ÜBUNGSTEXT:
Dieses Jahr ging es für mich nach Bulgarien, wo ich sowohl das Land, als auch das Meer sehen konnte. Ich reise normalerweise viel zu verschiedenen Städten, hauptsächlich in Europa, aber dieser Urlaub war mehr zur Erholung gedacht. Ich konnte ein wenig die bulgarische Kultur und Sprache kennenlernen. Das finde ich immer am spannensten und deshalb liebe ich das Reisen auch so sehr. Am liebsten mag ich es, Unterschiede zu finden. Heute nehme ich euch also mit auf einen kleinen Rückblick der Bulgarienreise.



Einerseits ist Bulgarien ein sehr armes Land. Das merkt man vor allem an der Infrastruktur und den heruntergekommenen Häusern. Autofahren ist dort wirklich kein Vergnügen, weil es tausende Löcher gibt. Außerdem fahren die Bulgaren auch etwas hemmungsloser, als wir es in Deutschland gewohnt sind. Andererseits sind die Menschen dort aber unglaublich herzlich und gastfreundlich. Du wirst über all nett empfangen, es wird mit dir geteilt und dafür gesorgt, dass du dich wohl fühlst.

AUFGABEN:
• A. Beantworte zum Reisebericht über Bulgarien die folgenden Fragen:
(i) Wozu war dieser Urlaub laut Text gedacht?
(ii) Woran merkt man laut Text vor allem, dass Bulgarien ein armes Land ist?
(iii) Wie werden die Menschen in Bulgarien beschrieben?
• B. Schreibe den Reisebericht über Bulgarien im Anschluss an seinen letzten Satz weiter.

DATEN ZUR AUSWERTUNG:
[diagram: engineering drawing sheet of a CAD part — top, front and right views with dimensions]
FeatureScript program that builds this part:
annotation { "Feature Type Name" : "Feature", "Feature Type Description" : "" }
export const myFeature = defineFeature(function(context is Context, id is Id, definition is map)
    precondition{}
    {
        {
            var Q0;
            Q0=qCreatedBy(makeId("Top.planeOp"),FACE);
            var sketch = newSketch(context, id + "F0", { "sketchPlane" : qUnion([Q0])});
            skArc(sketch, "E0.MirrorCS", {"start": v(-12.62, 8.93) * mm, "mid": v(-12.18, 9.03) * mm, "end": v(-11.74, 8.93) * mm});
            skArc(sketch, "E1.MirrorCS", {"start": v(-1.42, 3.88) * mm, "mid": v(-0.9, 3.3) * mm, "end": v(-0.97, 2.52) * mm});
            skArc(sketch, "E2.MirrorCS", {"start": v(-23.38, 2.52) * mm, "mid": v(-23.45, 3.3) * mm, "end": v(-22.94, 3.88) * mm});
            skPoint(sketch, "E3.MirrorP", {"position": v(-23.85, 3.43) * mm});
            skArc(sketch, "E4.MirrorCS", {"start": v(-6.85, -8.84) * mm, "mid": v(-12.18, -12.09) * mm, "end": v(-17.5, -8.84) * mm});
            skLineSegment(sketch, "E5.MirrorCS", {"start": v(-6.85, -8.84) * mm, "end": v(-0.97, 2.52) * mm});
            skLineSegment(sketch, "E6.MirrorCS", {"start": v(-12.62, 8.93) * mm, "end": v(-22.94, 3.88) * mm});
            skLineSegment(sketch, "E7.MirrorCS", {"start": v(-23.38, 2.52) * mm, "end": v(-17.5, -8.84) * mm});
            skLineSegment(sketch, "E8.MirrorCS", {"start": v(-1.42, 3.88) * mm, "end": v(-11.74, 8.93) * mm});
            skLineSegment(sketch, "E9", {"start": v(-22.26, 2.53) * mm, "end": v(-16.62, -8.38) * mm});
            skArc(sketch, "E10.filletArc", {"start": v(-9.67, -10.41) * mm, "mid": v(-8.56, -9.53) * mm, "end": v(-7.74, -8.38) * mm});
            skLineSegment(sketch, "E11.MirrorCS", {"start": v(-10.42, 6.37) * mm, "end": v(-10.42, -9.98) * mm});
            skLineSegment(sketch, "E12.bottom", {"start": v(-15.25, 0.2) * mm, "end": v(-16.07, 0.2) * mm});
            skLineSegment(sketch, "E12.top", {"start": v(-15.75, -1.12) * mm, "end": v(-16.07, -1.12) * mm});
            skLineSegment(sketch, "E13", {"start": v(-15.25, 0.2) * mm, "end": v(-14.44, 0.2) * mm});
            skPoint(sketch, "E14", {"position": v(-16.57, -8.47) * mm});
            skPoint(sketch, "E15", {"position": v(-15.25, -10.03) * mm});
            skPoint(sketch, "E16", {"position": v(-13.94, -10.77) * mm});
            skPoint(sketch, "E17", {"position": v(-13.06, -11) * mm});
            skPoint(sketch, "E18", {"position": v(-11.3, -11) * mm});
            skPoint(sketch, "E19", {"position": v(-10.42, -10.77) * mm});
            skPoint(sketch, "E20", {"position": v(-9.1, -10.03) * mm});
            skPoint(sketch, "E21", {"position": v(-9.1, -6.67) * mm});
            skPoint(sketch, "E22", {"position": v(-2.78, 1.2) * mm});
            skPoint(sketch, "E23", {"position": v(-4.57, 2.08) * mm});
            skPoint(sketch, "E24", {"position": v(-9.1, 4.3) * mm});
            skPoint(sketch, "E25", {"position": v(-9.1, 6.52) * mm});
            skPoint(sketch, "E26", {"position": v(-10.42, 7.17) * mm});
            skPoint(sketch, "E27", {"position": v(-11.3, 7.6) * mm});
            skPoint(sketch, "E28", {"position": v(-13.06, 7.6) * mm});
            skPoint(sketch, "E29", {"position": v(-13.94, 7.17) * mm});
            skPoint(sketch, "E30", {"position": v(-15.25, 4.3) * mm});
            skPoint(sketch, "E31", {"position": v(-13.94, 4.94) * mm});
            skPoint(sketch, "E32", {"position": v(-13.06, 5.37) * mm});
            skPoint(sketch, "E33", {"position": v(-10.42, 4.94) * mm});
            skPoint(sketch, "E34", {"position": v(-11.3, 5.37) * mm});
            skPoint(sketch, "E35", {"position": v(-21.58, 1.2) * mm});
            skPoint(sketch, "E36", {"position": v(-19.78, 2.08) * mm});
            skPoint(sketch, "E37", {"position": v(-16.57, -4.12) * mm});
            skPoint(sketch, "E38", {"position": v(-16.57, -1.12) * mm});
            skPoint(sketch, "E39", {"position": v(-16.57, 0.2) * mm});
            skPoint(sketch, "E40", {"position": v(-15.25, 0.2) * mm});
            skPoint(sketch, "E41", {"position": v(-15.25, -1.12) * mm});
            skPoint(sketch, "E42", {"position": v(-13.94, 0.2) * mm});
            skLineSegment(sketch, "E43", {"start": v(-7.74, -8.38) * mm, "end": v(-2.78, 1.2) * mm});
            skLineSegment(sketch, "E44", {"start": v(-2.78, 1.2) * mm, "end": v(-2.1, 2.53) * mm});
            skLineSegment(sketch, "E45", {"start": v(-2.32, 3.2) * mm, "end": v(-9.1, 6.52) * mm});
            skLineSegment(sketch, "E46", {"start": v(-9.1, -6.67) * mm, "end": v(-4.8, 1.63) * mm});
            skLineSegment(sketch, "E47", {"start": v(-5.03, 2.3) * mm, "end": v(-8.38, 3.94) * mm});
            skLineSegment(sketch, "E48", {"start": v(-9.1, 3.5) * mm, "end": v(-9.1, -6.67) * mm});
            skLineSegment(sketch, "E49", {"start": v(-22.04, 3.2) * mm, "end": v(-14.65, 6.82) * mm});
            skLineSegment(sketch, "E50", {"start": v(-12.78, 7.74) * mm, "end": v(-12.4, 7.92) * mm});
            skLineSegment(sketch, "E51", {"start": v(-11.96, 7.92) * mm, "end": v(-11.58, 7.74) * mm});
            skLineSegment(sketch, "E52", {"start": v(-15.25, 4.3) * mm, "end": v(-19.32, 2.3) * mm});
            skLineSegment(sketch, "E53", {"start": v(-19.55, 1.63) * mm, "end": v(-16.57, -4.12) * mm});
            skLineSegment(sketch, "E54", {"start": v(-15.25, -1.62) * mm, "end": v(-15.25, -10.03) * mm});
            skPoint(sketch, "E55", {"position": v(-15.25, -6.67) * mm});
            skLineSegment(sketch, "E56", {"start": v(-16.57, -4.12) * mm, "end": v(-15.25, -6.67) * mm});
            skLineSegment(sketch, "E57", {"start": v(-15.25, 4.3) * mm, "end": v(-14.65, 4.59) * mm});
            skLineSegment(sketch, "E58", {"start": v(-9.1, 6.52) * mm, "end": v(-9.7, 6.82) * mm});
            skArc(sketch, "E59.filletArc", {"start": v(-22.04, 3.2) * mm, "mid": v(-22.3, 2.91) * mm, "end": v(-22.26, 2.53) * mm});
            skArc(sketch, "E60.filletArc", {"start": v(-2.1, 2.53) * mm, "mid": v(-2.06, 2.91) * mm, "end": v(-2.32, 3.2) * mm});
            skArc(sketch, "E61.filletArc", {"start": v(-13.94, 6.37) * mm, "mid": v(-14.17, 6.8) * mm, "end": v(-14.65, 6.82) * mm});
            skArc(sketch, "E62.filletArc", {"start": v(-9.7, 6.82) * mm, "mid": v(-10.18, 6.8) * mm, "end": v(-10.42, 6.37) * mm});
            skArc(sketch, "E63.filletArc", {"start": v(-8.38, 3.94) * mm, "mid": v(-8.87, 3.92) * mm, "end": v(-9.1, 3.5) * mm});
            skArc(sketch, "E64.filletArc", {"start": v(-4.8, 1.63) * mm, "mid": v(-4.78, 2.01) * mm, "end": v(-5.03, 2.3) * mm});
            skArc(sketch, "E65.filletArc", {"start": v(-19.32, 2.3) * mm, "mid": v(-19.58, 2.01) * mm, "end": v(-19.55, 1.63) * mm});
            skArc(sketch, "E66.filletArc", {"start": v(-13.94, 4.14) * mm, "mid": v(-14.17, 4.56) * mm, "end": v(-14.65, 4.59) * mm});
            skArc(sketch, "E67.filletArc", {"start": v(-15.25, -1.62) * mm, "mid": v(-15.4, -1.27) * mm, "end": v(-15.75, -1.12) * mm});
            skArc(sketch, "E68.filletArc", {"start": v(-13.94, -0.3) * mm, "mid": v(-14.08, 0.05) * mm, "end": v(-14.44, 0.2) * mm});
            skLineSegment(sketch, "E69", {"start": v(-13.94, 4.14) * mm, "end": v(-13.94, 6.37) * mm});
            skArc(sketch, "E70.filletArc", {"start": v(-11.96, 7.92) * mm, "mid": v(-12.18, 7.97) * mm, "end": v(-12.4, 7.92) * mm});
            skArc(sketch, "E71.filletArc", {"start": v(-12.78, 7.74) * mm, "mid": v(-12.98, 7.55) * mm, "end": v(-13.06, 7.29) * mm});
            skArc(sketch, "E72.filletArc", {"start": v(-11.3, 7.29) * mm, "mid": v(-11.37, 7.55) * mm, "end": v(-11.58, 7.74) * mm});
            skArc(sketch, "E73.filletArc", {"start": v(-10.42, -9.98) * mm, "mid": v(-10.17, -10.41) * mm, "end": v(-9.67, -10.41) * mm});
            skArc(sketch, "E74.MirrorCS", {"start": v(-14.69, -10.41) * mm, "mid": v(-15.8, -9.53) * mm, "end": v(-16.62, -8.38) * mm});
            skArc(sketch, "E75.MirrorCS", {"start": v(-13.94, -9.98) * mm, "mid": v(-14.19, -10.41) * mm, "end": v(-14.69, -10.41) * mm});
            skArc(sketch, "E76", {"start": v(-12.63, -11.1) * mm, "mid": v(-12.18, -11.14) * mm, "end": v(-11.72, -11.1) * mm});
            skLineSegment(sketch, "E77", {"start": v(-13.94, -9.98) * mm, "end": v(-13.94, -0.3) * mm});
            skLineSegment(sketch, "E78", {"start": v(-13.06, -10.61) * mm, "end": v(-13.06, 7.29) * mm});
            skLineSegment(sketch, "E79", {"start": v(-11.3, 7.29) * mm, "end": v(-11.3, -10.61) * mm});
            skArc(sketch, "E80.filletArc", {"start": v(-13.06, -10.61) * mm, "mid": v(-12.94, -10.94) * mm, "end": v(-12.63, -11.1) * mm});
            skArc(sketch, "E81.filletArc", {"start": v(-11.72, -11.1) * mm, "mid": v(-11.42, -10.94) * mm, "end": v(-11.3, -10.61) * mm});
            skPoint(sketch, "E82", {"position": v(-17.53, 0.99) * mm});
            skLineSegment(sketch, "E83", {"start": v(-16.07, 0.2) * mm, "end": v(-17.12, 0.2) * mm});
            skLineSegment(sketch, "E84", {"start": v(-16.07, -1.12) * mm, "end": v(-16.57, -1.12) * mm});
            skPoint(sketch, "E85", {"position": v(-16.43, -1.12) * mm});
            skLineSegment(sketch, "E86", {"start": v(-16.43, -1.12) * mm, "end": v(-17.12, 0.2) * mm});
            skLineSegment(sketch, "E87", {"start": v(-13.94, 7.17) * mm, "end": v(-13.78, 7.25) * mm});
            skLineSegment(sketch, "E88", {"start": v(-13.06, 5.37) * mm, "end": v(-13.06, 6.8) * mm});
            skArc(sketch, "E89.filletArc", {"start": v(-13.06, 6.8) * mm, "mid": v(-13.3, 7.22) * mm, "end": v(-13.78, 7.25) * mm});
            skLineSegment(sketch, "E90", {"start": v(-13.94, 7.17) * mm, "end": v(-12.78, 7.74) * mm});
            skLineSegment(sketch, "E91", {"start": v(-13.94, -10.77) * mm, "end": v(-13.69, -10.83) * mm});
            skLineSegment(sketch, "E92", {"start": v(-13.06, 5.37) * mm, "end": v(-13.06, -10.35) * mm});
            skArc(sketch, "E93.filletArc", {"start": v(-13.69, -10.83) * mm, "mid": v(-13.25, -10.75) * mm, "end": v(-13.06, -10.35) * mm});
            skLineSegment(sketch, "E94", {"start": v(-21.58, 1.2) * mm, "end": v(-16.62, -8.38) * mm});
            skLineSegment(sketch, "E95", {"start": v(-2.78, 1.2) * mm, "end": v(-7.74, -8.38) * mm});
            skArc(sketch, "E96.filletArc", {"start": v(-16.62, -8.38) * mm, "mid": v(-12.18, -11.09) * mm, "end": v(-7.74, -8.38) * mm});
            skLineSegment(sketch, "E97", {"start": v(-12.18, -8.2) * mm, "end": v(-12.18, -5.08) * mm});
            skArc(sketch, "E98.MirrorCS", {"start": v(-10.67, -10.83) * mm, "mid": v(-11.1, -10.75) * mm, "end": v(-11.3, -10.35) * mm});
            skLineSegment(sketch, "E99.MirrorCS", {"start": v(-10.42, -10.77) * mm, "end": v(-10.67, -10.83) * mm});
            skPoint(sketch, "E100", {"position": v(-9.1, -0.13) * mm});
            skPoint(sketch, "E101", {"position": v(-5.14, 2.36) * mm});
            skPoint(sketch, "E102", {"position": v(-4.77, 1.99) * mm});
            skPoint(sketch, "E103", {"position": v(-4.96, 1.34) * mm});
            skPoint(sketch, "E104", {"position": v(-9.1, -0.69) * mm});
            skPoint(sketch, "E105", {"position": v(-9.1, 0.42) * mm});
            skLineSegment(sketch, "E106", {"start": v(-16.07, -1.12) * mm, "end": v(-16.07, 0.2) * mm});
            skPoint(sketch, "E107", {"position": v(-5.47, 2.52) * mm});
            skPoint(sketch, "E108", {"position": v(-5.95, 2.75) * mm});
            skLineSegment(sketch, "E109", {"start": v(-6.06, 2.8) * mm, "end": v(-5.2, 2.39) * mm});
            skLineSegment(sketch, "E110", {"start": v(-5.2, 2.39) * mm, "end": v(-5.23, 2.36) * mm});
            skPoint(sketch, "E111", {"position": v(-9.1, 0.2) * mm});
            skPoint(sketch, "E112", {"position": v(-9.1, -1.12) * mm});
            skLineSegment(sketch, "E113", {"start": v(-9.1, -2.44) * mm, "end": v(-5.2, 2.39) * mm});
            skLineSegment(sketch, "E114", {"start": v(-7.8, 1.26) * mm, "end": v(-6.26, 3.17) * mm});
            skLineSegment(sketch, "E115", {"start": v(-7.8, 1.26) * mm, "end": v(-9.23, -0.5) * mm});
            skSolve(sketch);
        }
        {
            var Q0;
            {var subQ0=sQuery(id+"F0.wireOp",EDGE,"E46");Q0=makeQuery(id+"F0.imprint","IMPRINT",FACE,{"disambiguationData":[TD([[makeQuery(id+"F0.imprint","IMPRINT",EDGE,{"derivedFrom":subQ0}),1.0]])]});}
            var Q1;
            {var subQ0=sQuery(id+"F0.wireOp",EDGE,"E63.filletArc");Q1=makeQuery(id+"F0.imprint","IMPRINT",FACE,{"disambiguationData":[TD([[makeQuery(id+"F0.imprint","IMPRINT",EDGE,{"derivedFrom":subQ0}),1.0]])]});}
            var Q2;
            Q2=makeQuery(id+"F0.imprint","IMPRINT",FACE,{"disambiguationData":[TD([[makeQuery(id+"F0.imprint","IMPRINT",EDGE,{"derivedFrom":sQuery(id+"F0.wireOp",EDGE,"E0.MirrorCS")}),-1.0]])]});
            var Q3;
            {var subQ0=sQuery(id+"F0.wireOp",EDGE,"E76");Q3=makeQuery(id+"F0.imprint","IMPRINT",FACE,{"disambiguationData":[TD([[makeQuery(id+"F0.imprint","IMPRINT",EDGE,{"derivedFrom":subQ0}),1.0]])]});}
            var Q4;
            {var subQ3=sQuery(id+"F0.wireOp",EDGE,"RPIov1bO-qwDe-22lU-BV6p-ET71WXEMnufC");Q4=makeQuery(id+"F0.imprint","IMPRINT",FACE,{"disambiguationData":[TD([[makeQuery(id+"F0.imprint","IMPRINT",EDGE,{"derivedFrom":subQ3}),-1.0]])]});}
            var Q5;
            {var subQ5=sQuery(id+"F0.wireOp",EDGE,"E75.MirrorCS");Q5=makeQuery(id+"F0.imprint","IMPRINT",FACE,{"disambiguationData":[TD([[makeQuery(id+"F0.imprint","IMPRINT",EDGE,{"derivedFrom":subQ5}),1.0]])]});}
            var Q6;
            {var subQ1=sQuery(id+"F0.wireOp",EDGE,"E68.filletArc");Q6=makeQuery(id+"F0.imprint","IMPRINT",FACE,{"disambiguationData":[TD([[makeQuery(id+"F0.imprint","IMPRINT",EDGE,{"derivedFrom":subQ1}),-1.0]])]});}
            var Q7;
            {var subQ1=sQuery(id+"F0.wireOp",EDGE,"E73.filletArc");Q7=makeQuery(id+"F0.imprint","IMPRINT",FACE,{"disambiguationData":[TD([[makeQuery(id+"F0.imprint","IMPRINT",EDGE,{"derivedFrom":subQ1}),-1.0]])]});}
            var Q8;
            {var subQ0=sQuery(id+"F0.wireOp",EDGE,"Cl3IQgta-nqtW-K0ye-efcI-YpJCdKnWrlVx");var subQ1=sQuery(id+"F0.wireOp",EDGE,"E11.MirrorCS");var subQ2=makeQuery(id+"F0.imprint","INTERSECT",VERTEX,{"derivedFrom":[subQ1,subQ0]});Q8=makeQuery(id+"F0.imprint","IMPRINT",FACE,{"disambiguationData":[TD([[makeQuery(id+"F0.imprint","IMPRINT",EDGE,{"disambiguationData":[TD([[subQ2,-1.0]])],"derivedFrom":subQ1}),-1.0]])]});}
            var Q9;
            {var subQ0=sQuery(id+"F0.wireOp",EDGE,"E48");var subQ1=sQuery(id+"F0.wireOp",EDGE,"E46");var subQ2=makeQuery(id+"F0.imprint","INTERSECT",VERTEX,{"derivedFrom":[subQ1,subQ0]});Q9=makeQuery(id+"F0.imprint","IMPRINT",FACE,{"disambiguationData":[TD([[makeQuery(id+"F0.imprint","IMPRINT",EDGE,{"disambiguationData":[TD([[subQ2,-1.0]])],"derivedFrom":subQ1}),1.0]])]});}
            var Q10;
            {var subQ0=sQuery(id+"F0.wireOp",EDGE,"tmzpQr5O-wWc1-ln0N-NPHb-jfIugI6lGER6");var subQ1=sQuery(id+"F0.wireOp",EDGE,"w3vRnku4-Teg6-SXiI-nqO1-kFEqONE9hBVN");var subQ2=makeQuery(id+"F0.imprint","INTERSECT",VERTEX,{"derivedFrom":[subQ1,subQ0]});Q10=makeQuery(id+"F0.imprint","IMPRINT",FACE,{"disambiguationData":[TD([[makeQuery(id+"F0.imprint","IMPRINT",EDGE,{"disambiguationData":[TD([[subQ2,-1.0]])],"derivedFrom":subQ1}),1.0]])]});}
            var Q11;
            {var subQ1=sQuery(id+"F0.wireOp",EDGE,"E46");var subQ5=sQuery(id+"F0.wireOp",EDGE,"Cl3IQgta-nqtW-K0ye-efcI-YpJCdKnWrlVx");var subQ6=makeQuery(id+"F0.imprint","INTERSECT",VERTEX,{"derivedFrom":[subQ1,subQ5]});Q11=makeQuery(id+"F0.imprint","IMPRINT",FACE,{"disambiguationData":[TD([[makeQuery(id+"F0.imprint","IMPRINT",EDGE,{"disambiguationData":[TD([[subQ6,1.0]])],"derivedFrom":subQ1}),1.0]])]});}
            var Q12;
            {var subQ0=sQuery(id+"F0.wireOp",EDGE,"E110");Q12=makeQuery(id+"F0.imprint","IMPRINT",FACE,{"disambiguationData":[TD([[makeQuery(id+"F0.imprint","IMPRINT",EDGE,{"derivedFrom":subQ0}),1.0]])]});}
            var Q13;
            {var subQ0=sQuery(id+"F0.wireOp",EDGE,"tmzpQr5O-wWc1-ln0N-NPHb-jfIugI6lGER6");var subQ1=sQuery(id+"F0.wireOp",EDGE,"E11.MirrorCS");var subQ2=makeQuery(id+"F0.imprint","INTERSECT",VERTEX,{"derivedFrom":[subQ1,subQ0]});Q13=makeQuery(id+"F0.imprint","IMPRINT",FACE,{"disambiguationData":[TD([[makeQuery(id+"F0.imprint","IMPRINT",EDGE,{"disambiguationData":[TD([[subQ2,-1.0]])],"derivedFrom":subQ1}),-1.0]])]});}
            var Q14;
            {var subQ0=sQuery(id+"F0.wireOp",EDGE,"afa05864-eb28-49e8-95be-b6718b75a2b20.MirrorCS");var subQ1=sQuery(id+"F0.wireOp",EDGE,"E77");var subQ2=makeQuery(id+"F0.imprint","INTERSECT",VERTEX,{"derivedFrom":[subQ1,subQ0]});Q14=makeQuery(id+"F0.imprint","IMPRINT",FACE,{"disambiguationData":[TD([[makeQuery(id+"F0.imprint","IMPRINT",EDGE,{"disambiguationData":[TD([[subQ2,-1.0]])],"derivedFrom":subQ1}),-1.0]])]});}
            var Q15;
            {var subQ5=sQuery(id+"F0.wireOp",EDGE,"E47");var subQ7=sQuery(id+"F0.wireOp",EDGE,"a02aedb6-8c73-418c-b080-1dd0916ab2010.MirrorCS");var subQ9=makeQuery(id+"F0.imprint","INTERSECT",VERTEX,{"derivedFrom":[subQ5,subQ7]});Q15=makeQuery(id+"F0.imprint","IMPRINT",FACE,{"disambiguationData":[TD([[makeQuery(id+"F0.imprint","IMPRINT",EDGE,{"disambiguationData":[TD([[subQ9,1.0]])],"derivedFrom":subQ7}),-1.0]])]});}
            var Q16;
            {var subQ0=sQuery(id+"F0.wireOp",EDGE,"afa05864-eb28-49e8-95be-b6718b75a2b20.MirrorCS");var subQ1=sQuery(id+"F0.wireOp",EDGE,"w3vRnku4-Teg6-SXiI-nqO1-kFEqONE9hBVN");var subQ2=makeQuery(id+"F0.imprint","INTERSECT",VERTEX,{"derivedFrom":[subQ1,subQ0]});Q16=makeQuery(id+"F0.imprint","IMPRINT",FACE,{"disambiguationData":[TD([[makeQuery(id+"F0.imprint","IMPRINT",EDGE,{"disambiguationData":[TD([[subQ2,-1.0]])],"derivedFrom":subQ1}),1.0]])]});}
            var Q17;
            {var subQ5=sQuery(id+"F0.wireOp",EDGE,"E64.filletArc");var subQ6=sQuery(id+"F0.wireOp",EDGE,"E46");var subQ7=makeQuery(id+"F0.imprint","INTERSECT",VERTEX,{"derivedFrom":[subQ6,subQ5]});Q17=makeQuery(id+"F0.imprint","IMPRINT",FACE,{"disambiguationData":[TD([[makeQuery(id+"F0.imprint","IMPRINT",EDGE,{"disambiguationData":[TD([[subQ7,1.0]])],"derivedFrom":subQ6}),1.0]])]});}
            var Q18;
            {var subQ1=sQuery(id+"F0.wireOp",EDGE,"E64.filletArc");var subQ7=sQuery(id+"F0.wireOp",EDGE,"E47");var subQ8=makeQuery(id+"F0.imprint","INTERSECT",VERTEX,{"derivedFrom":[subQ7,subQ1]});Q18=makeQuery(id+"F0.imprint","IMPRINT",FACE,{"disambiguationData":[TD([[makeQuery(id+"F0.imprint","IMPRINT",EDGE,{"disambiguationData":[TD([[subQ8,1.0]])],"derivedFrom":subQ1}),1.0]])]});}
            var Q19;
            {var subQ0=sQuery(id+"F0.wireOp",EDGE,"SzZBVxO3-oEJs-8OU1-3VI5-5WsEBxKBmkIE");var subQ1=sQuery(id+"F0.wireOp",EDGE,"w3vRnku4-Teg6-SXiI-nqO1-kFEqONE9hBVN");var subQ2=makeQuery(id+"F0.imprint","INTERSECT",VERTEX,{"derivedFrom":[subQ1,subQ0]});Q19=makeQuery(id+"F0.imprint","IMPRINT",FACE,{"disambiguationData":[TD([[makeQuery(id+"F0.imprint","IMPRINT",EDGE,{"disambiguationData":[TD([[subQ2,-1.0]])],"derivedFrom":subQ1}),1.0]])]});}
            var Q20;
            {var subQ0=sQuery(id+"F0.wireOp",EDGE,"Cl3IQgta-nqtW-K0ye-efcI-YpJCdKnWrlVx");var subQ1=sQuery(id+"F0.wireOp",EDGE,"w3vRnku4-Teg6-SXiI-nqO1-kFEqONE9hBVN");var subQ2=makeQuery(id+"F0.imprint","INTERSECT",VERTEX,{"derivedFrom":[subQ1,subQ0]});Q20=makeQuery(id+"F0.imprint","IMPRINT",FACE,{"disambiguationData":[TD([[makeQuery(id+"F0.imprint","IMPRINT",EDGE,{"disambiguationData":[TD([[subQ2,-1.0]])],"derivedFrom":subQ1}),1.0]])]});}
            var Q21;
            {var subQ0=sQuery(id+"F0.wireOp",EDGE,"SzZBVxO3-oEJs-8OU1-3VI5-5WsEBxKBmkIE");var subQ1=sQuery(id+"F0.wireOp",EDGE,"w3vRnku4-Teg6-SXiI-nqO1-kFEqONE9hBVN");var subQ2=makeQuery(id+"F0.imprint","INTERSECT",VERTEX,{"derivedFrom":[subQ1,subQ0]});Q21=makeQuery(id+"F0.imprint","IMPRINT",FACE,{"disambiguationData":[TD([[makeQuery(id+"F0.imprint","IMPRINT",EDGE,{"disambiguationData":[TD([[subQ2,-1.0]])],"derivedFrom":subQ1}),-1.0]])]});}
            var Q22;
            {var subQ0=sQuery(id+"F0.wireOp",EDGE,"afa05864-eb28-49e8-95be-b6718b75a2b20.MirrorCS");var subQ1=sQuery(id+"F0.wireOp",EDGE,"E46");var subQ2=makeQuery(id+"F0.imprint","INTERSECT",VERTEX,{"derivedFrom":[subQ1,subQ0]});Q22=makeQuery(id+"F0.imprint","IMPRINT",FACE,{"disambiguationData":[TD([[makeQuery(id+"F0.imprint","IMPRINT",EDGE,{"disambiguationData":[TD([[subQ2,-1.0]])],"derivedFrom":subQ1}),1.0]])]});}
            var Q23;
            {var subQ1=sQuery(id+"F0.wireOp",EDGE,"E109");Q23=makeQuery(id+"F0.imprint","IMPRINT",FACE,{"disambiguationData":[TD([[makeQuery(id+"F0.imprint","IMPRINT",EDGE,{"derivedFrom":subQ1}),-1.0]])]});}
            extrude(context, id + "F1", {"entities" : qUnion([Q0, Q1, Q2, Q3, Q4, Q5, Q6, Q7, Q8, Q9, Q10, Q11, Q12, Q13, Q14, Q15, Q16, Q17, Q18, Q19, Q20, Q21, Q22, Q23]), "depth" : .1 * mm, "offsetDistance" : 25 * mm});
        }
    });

LÖSUNGEN DER REIHE NACH:
• A.
(i) Zur Erholung.
(ii) An der Infrastruktur und den heruntergekommenen Häusern.
(iii) Als unglaublich herzlich und gastfreundlich.

• B.
Die Sprache an sich erinnert etwas an die Russische. Auch das Schriftsystem ist das gleiche wie im russischen. Sie benutzen beide statt lateinischen Buchstaben, kyrillische. Das ist natürlich für uns etwas schwierig, da wir viele Sachen nicht lesen können. Allerdings ist auch vieles auf Englisch geschrieben. Ein großer Unterschied liegt auch bei ja und nein. Während wir bei ja nicken, schütteln sie leicht den Kopf und bei nein nicken sie dagegen. Wirklich schwer, sich darauf umzustellen.





Viele Bulgaren verkaufen ihr selbst angebautes Gemüse und Obst. Du kannst an fast jedem Garten klingeln und bekommst zumindest Tomaten. Die gibt es dort nämlich seeeehr viele. Genauso wie selbstgemachter Wein, weil sie überall diese Weinreben als Sonnenschutz in ihrem Vorgarten angepflanzt haben. Außerdem ist Bulgarien eindeutig das Land der Sonnenblumen. Wenn du auf der Autobahn fährst, kannst du nach links und rechts schauen und siehst Sonnenblumenfelder über Sonnenblumenfelder. Du hast den Eindruck, alle Sonnenblumen kommen aus Bulgarien.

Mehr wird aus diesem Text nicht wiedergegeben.